羅刹は雛莉に馬乗りになっている赤帽に近づき、躊躇なく顎を蹴り上げた。
赤帽はそのまま何も言わずぺたりと突っ伏した。

「ら、羅刹様、こ、これには理由が…」
羅刹に駆け寄り、敬礼する細長い赤帽の肩に手を回し、羅刹はにっこり笑った。
「部下のおいたは上司のおいたやな?」
そう言って羅刹は赤帽のみぞおちに拳を入れた。
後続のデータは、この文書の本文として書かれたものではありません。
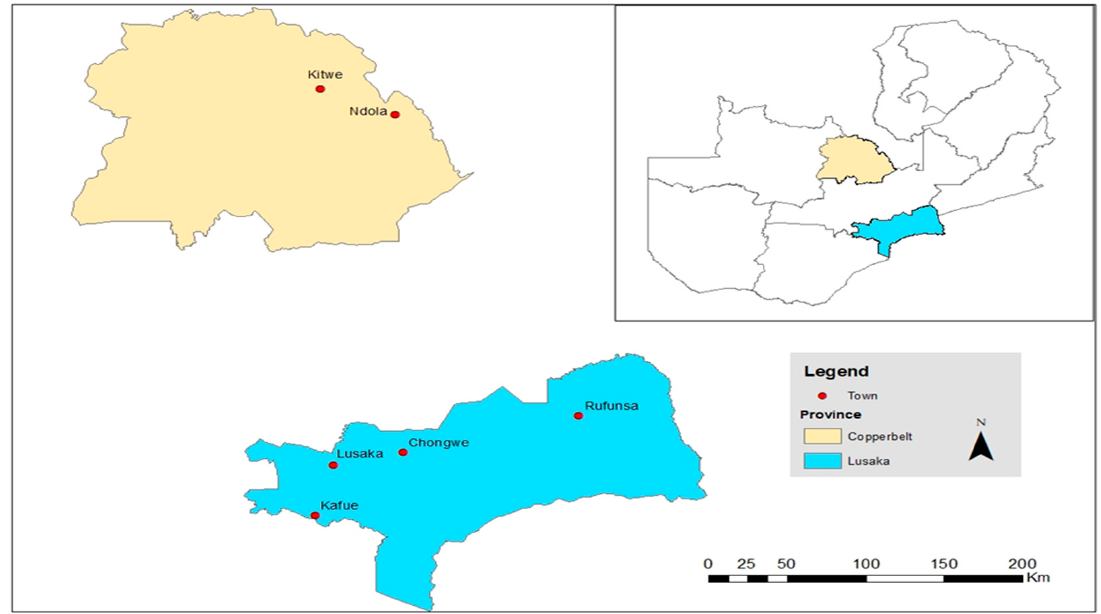
Figure 1. Map of Zambia indicating the sampling sites.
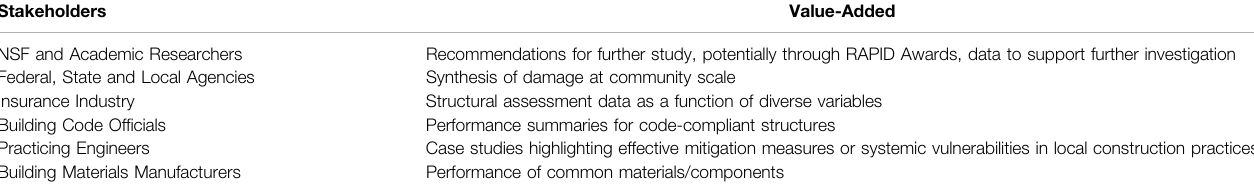
TABLE 5 | StEER products value-added for different stakeholder groups.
唸りながら体を折り曲げた赤帽の顔を膝で蹴り上げ、背中を殴打した。
そして倒れた赤帽の腹を何度も蹴り続けた。



「…ら、羅刹・・・?」
まだ信じられない阿耶が小さく呼んだ。
「…」
その声に羅刹は蹴るのを止め、雛莉に近づいた。
「堪忍なあ、おじょうちゃん、大丈夫やったか?」

羅刹は怯える雛莉に、自分の着ていた上着をかけてやり、そばに落ちていたSDカードを拾い上げた。

「これは返してもらうで」
「っ、あ!だめっ」
手を伸ばす雛莉の腕を掴むと、雛莉は
「いやあ!!!」
と、声をあげて体を引いた。掴まれた腕はすぐに離される。
「堪忍な」

そして、羅刹は椅子ごと床に倒れ込む阿耶に近づき、縛られた手を解放してやった。
「家におれ言うたやろ、アホ」
「・・・どうして・・・どうして羅刹が・・・」

MGR(ここ)にいるんだ・・・

「・・・追っ手が来んうちにはよ行け」
「羅刹・・・」



聞きたい事が沢山あった。しかし言葉が出なかった。
阿耶はゆっくり立ち上がった。まだふらつく足をなんとかふんばり、震えの止まらない雛莉の手を取り走った。









MGRの外に神流たちの車があった。

「早く乗れ!」


月は雲から顔を出していた。




もう一度会いに行こう。
ちゃんと話を聞こう。



車に揺られながら、阿耶は重い瞼を閉じた。




月は微かに紅らんでいた−−−。